■ SET TASK
Write out the lines below as a JSON list of strings, one string per line. Skip blank lines and leave the pictures out.

■ RECORDS SHOWN
• • • • •

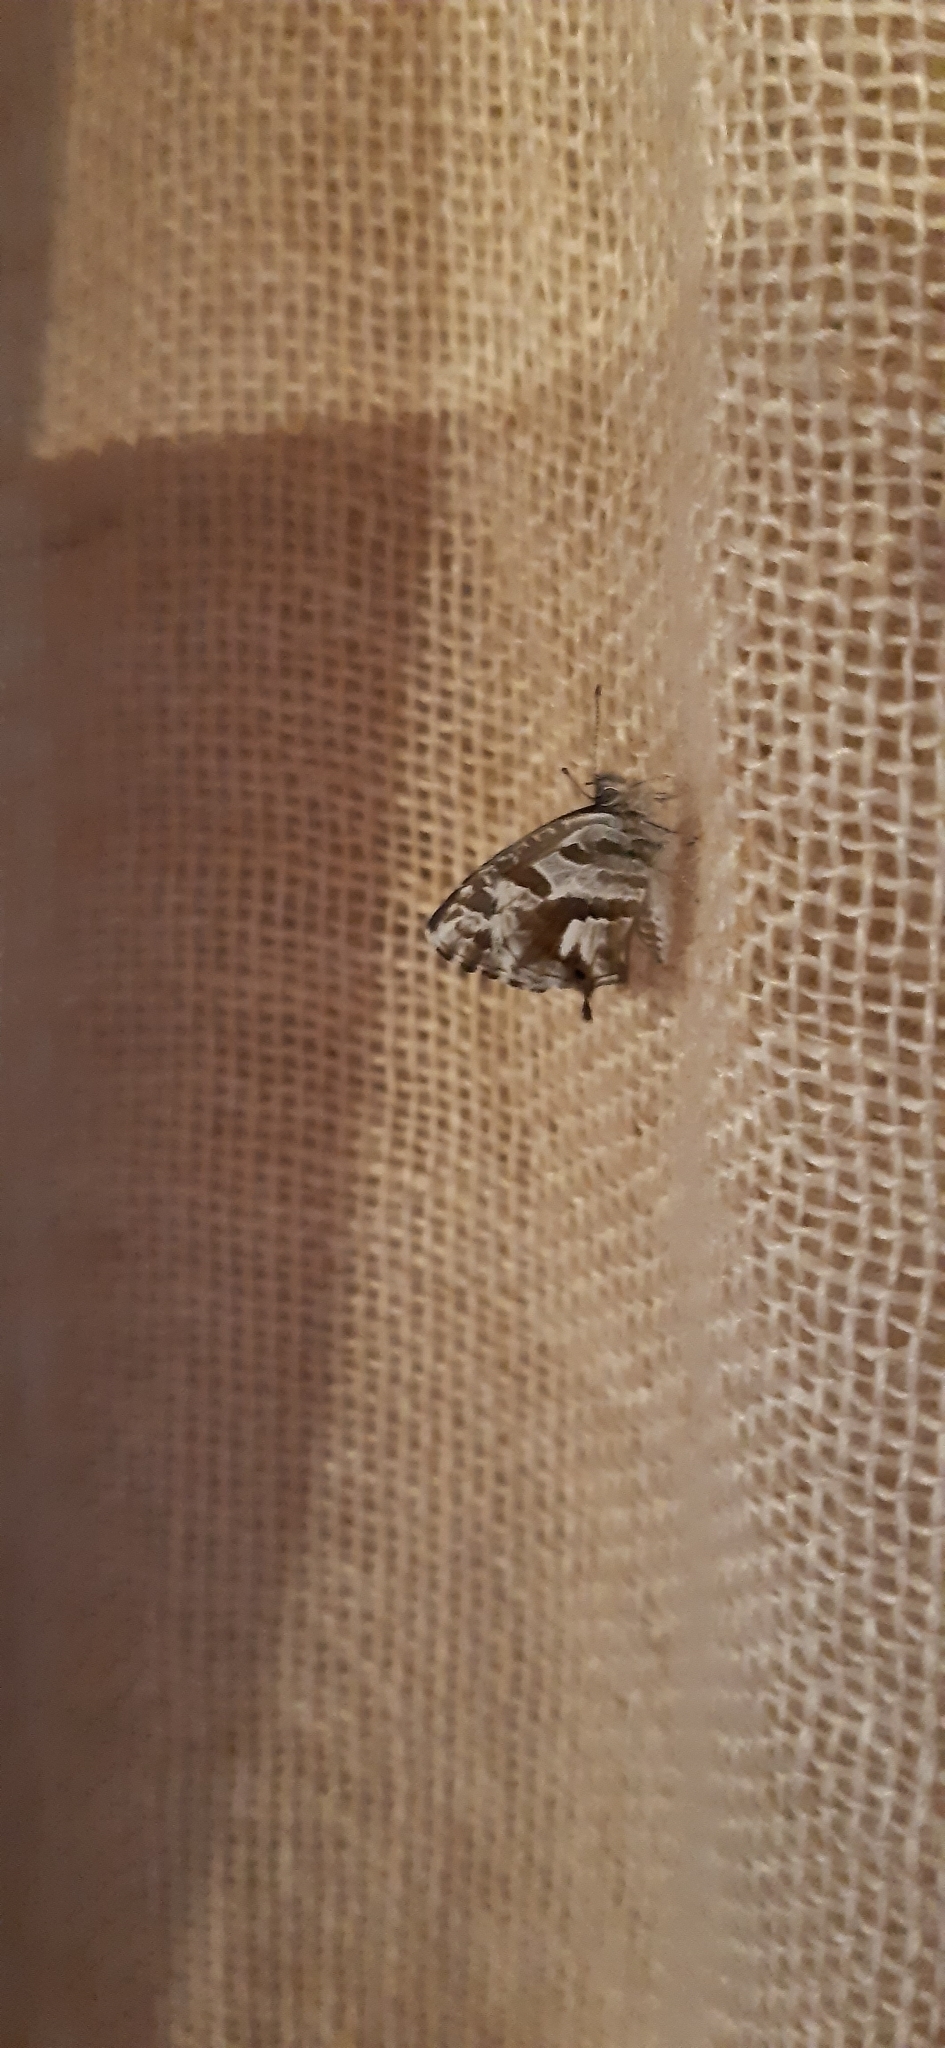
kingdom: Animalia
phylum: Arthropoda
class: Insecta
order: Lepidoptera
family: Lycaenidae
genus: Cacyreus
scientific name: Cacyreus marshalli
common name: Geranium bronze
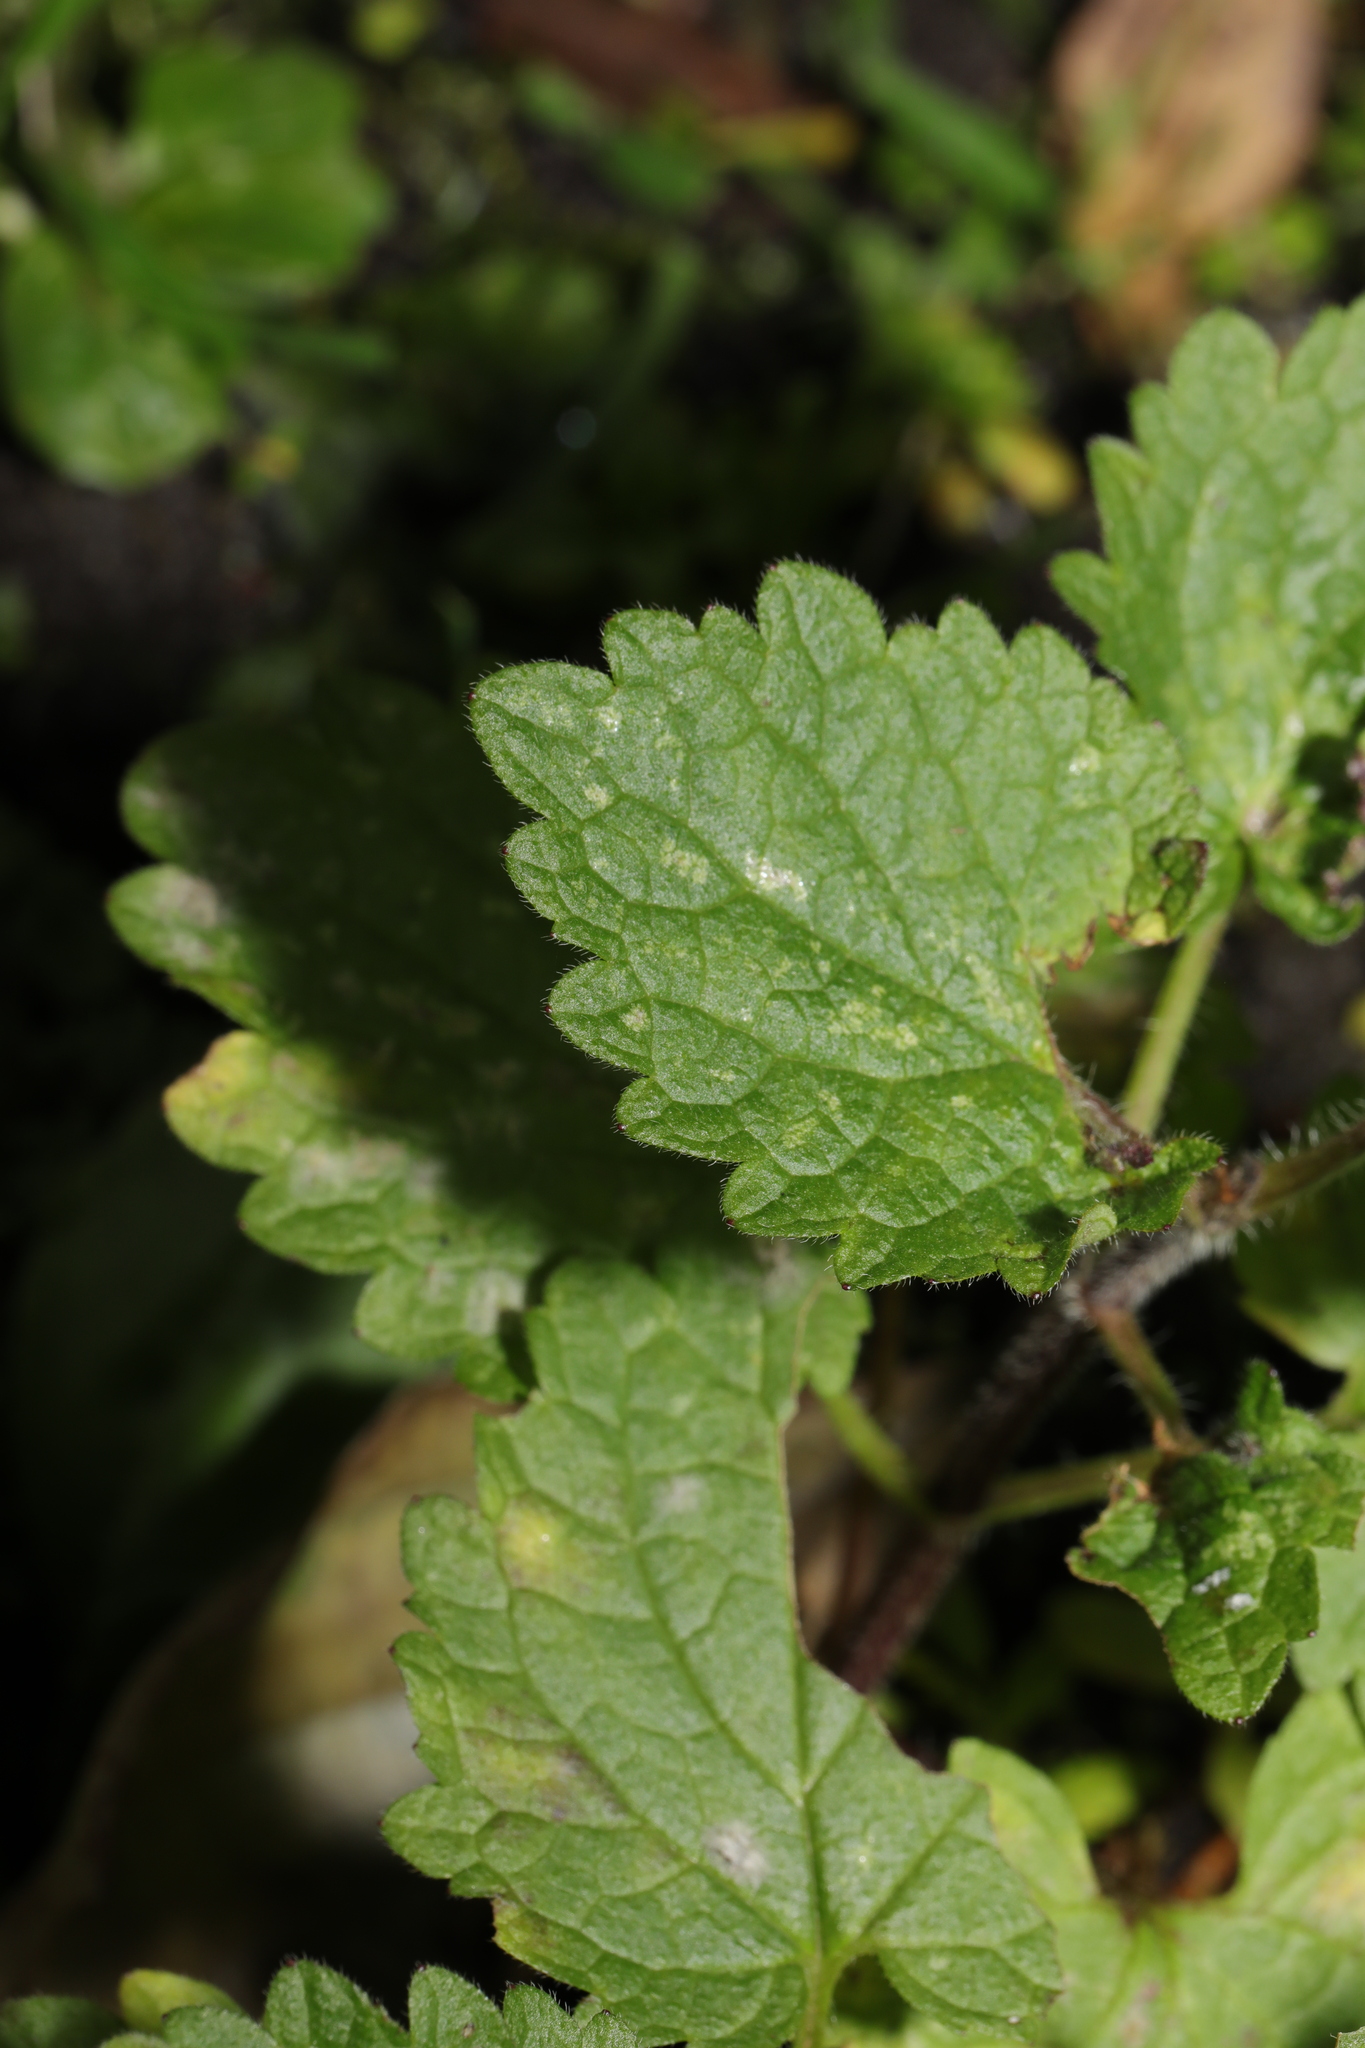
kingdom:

• • • • •

■ THE OUTPUT
[
  "kingdom: Animalia",
  "phylum: Arthropoda",
  "class: Insecta",
  "order: Lepidoptera",
  "family: Lycaenidae",
  "genus: Cacyreus",
  "scientific name: Cacyreus marshalli",
  "common name: Geranium bronze",
  "kingdom:"
]